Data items

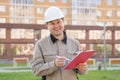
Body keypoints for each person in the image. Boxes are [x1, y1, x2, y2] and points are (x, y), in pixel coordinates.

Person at [32, 6, 87, 80]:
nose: (56, 26)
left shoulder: (75, 43)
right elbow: (35, 70)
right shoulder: (40, 45)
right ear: (47, 25)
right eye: (52, 23)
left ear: (63, 22)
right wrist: (53, 64)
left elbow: (82, 72)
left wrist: (82, 68)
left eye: (58, 22)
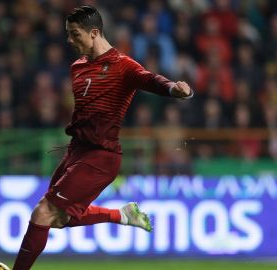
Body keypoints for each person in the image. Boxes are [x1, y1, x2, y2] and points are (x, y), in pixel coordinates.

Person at [12, 6, 193, 270]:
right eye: (68, 34)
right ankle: (122, 214)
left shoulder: (122, 65)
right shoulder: (77, 68)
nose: (69, 41)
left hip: (101, 156)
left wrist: (174, 89)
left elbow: (150, 80)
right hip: (76, 151)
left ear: (94, 32)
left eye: (75, 34)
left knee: (43, 212)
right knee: (59, 219)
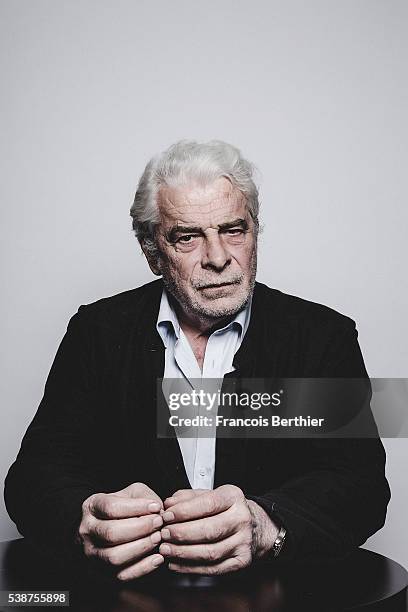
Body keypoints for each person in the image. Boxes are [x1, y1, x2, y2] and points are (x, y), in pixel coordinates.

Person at [4, 140, 390, 582]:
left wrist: (267, 525)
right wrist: (81, 521)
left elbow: (360, 487)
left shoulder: (322, 336)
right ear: (152, 252)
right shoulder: (98, 332)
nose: (219, 258)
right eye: (188, 236)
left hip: (274, 598)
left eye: (234, 230)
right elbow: (34, 478)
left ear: (254, 231)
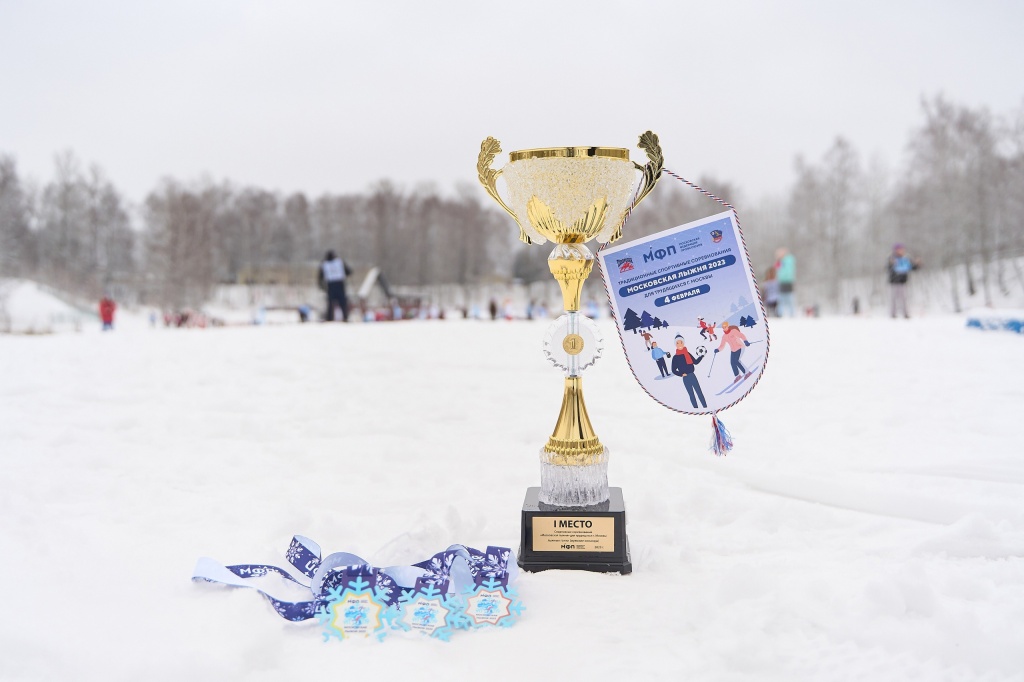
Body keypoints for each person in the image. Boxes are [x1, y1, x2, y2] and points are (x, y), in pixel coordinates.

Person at [671, 334, 707, 409]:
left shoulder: (687, 353)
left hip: (692, 375)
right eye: (677, 343)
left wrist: (701, 356)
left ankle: (705, 407)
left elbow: (695, 362)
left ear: (683, 343)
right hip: (685, 378)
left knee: (699, 391)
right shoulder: (675, 357)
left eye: (681, 342)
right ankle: (695, 408)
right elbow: (673, 370)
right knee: (691, 394)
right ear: (675, 345)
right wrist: (681, 374)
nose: (680, 344)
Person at [888, 243, 920, 318]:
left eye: (901, 249)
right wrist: (891, 264)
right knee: (893, 299)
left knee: (904, 299)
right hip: (893, 282)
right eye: (899, 250)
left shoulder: (906, 258)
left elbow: (912, 268)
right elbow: (888, 268)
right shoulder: (891, 258)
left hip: (903, 282)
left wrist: (917, 264)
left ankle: (905, 313)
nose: (900, 251)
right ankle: (893, 314)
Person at [318, 250, 351, 322]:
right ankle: (345, 317)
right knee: (342, 302)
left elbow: (320, 276)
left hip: (330, 284)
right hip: (340, 283)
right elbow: (348, 272)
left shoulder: (324, 264)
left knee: (330, 302)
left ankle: (329, 318)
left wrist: (322, 286)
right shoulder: (340, 262)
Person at [774, 248, 796, 317]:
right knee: (781, 299)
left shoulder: (788, 260)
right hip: (781, 281)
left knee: (789, 298)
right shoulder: (781, 261)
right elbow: (776, 268)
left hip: (787, 281)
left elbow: (786, 271)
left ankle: (791, 314)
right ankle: (779, 314)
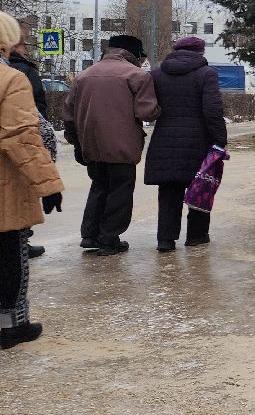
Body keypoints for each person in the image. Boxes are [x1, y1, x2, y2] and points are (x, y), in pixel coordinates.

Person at [63, 33, 159, 256]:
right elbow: (147, 112)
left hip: (91, 144)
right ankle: (109, 238)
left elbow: (68, 115)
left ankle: (89, 235)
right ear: (134, 54)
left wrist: (76, 142)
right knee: (120, 190)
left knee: (99, 186)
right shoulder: (137, 76)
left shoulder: (83, 76)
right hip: (122, 146)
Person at [1, 11, 64, 348]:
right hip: (5, 185)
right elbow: (22, 137)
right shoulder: (10, 79)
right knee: (10, 251)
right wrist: (48, 185)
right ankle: (12, 326)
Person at [143, 35, 226, 252]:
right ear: (200, 52)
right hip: (198, 141)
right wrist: (220, 139)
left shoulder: (157, 75)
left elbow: (150, 109)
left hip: (164, 139)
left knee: (169, 188)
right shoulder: (207, 74)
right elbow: (213, 111)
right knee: (200, 185)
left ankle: (165, 239)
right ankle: (196, 236)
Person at [7, 33, 48, 260]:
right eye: (23, 44)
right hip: (19, 144)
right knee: (18, 193)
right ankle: (22, 240)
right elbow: (35, 112)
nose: (26, 48)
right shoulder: (23, 73)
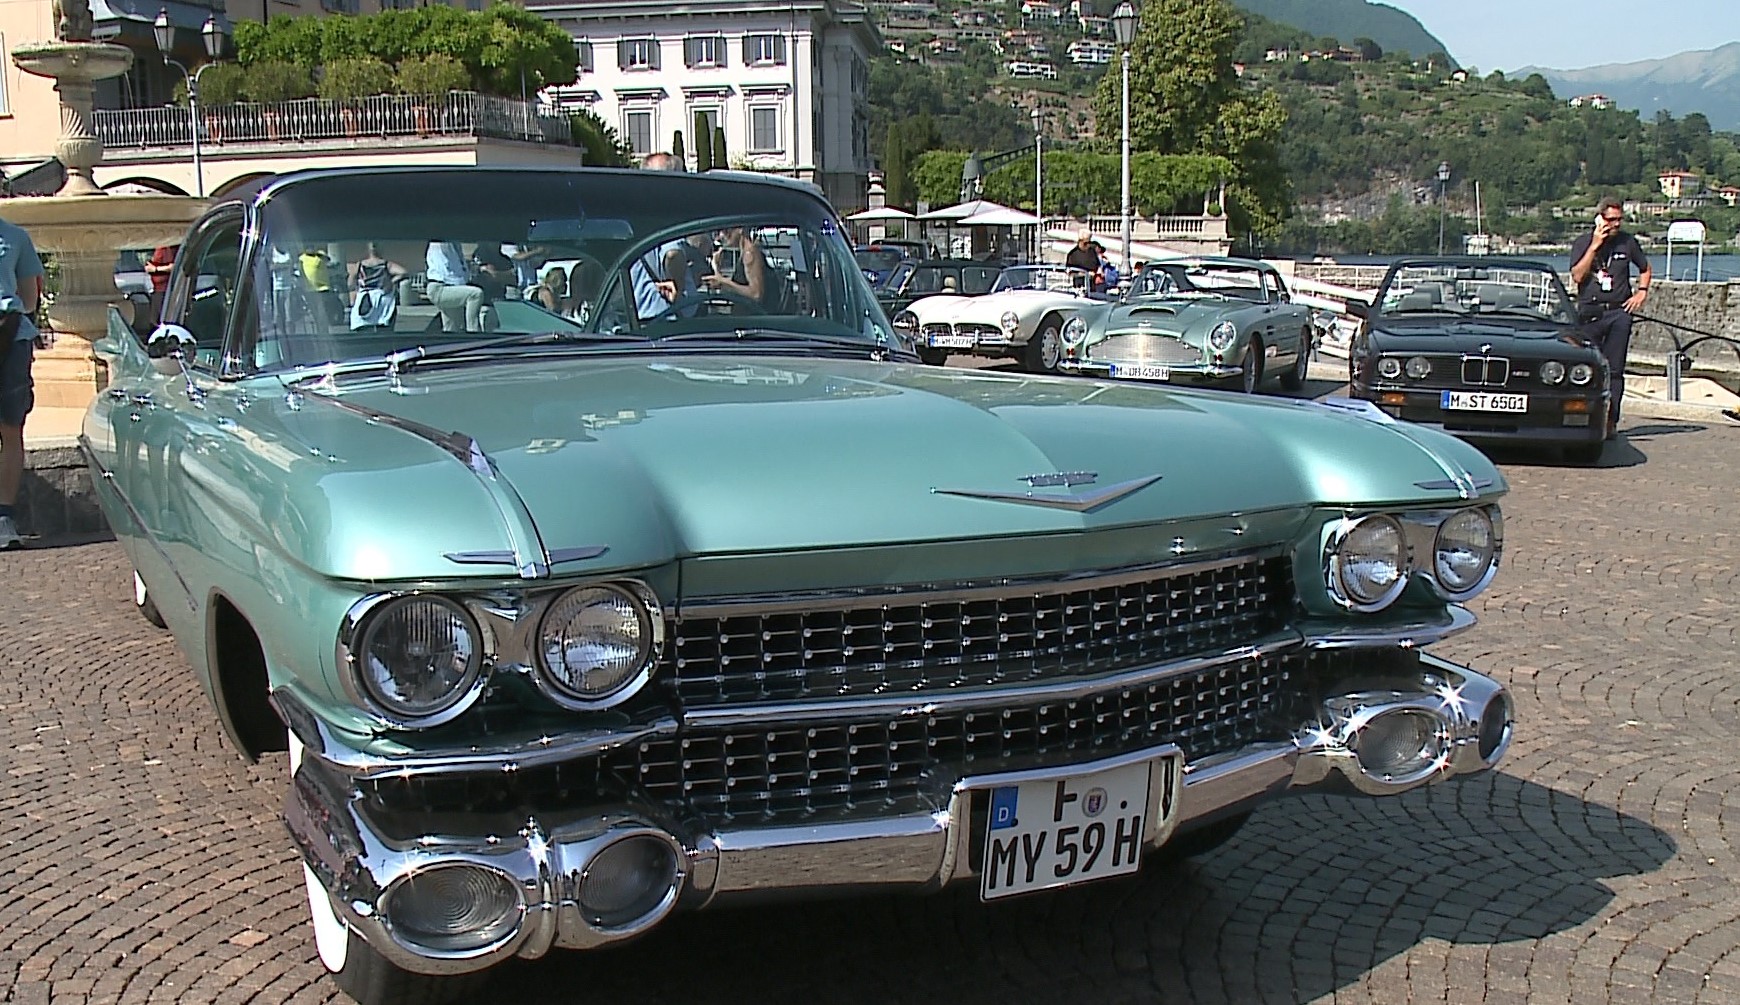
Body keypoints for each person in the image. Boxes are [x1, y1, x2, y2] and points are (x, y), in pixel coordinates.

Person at [1569, 197, 1652, 435]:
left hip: (1618, 312)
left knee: (1615, 369)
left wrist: (1641, 293)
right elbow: (1577, 276)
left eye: (1619, 219)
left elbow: (1645, 268)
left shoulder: (1628, 243)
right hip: (1590, 312)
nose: (1616, 224)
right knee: (1586, 367)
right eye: (1611, 219)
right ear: (1599, 219)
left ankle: (1610, 420)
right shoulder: (1583, 242)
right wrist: (1595, 245)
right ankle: (1583, 416)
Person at [0, 212, 46, 549]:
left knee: (10, 427)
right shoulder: (15, 237)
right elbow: (29, 300)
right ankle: (4, 518)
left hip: (12, 340)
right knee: (11, 428)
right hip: (10, 338)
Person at [423, 240, 485, 332]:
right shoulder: (439, 244)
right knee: (475, 294)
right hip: (440, 288)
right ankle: (473, 332)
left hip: (450, 287)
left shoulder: (456, 245)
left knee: (451, 329)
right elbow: (450, 275)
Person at [348, 242, 407, 331]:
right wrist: (391, 281)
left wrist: (354, 292)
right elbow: (403, 272)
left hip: (365, 298)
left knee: (363, 326)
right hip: (382, 297)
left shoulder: (359, 265)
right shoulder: (386, 264)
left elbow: (350, 283)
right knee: (384, 327)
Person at [144, 243, 176, 327]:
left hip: (167, 290)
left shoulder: (169, 248)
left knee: (165, 321)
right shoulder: (159, 248)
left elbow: (174, 266)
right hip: (157, 290)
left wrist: (156, 269)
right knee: (154, 322)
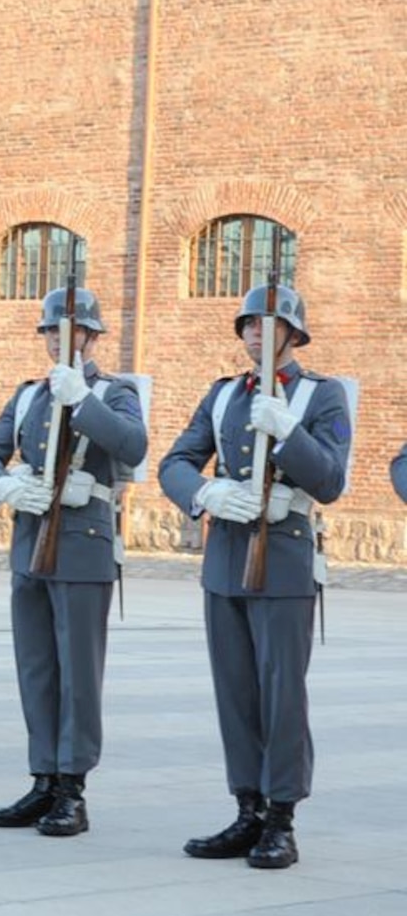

> [Work to be completed]
Having removed the pictures, write out the records exactly as they stand.

> [The answer]
Body keypoints for each person in the image. Boxes are [x1, y1, x2, y2] and points are (x, y), in pixel coordinates.

Person at [32, 6, 87, 80]:
nose: (56, 26)
left shoulder: (75, 43)
right elbow: (35, 70)
right shoulder: (40, 45)
right ear: (47, 25)
right eye: (52, 23)
left ear: (63, 22)
right wrist: (53, 64)
left elbow: (82, 72)
left wrist: (82, 68)
left eye: (58, 22)
Body keypoints for each person in the image. Boxes are [x1, y1, x2, y2] and points are (x, y), in pixel coordinates.

Person at [12, 6, 193, 270]:
right eye: (68, 34)
right ankle: (122, 214)
left shoulder: (122, 65)
right shoulder: (77, 68)
nose: (69, 41)
left hip: (101, 156)
left wrist: (174, 89)
left elbow: (150, 80)
right hip: (76, 151)
left ear: (94, 32)
left eye: (75, 34)
left knee: (43, 212)
right knee: (59, 219)
Body keypoints for each person in the image. Boxes are [x1, y1, x2, y2] and points are (x, y), in pixel coordinates.

Person at [4, 140, 390, 582]:
left wrist: (267, 525)
right wrist: (81, 521)
left elbow: (360, 487)
left shoulder: (322, 336)
right ear: (152, 252)
right shoulder: (98, 332)
nose: (219, 258)
right eye: (188, 236)
left hip: (274, 598)
left eye: (234, 230)
right elbow: (34, 478)
left ear: (254, 231)
Body keypoints for each person in the image. Boxes are [x1, y1, x2, y2] and points are (x, y), in pixel coordinates.

Person at [671, 334, 707, 409]:
left shoulder: (687, 353)
left hip: (692, 375)
right eye: (677, 343)
left wrist: (701, 356)
left ankle: (705, 407)
left elbow: (695, 362)
left ear: (683, 343)
right hip: (685, 378)
left knee: (699, 391)
right shoulder: (675, 357)
left eye: (681, 342)
right ankle: (695, 408)
right elbow: (673, 370)
right knee: (691, 394)
right ear: (675, 345)
right wrist: (681, 374)
nose: (680, 344)
Person at [888, 243, 920, 318]:
left eye: (901, 249)
right wrist: (891, 264)
right knee: (893, 299)
left knee: (904, 299)
right hip: (893, 282)
right eye: (899, 250)
left shoulder: (906, 258)
left elbow: (912, 268)
right elbow: (888, 268)
right shoulder: (891, 258)
left hip: (903, 282)
left wrist: (917, 264)
left ankle: (905, 313)
nose: (900, 251)
right ankle: (893, 314)
Person at [318, 250, 351, 322]:
right ankle: (345, 317)
right knee: (342, 302)
left elbow: (320, 276)
left hip: (330, 284)
right hip: (340, 283)
right elbow: (348, 272)
left shoulder: (324, 264)
left knee: (330, 302)
left ankle: (329, 318)
left wrist: (322, 286)
right shoulder: (340, 262)
Person at [774, 248, 796, 317]:
right knee: (781, 299)
left shoulder: (788, 260)
right hip: (781, 281)
left knee: (789, 298)
right shoulder: (781, 261)
right elbow: (776, 268)
left hip: (787, 281)
left elbow: (786, 271)
left ankle: (791, 314)
right ankle: (779, 314)
Body keypoints for each person in the image. Boxes are [x1, y1, x2, y2] and points are (x, y), in pixel coordinates.

Person at [63, 33, 159, 256]:
right elbow: (147, 112)
left hip: (91, 144)
right ankle: (109, 238)
left elbow: (68, 115)
left ankle: (89, 235)
right ear: (134, 54)
left wrist: (76, 142)
right knee: (120, 190)
left knee: (99, 186)
right shoulder: (137, 76)
left shoulder: (83, 76)
right hip: (122, 146)
Person at [1, 11, 64, 348]:
right hip: (5, 185)
right elbow: (22, 137)
right shoulder: (10, 79)
right knee: (10, 251)
right wrist: (48, 185)
right ankle: (12, 326)
Person at [143, 35, 226, 252]:
right ear: (200, 52)
right hip: (198, 141)
right wrist: (220, 139)
left shoulder: (157, 75)
left elbow: (150, 109)
left hip: (164, 139)
left knee: (169, 188)
right shoulder: (207, 74)
right elbow: (213, 111)
right knee: (200, 185)
left ankle: (165, 239)
right ankle: (196, 236)
Person at [7, 33, 48, 260]:
right eye: (23, 44)
right hip: (19, 144)
right knee: (18, 193)
right ankle: (22, 240)
right elbow: (35, 112)
nose: (26, 48)
right shoulder: (23, 73)
Body keypoints for each person in the image. Boxes are [x1, y1, x2, y2] and points are (x, y), in pixel coordinates.

Person at [1569, 197, 1652, 435]:
left hip: (1618, 312)
left knee: (1615, 369)
left wrist: (1641, 293)
right elbow: (1577, 276)
left eye: (1619, 219)
left elbow: (1645, 268)
left shoulder: (1628, 243)
right hip: (1590, 312)
nose: (1616, 224)
right knee: (1586, 367)
right eye: (1611, 219)
right ear: (1599, 219)
left ankle: (1610, 420)
right shoulder: (1583, 242)
right wrist: (1595, 245)
right ankle: (1583, 416)
Person at [0, 212, 46, 549]:
left knee: (10, 427)
right shoulder: (15, 237)
right elbow: (29, 300)
right ankle: (4, 518)
left hip: (12, 340)
right knee: (11, 428)
right hip: (10, 338)
Person at [423, 240, 485, 332]:
right shoulder: (439, 244)
right knee: (475, 294)
right hip: (440, 288)
right ankle: (473, 332)
left hip: (450, 287)
left shoulder: (456, 245)
left knee: (451, 329)
right elbow: (450, 275)
Person at [348, 242, 407, 331]:
right wrist: (391, 281)
left wrist: (354, 292)
right elbow: (403, 272)
left hip: (365, 298)
left knee: (363, 326)
right hip: (382, 297)
left shoulder: (359, 265)
right shoulder: (386, 264)
left elbow: (350, 283)
right knee: (384, 327)
Person at [144, 243, 176, 327]:
left hip: (167, 290)
left shoulder: (169, 248)
left knee: (165, 321)
right shoulder: (159, 248)
left elbow: (174, 266)
right hip: (157, 290)
left wrist: (156, 269)
right knee: (154, 322)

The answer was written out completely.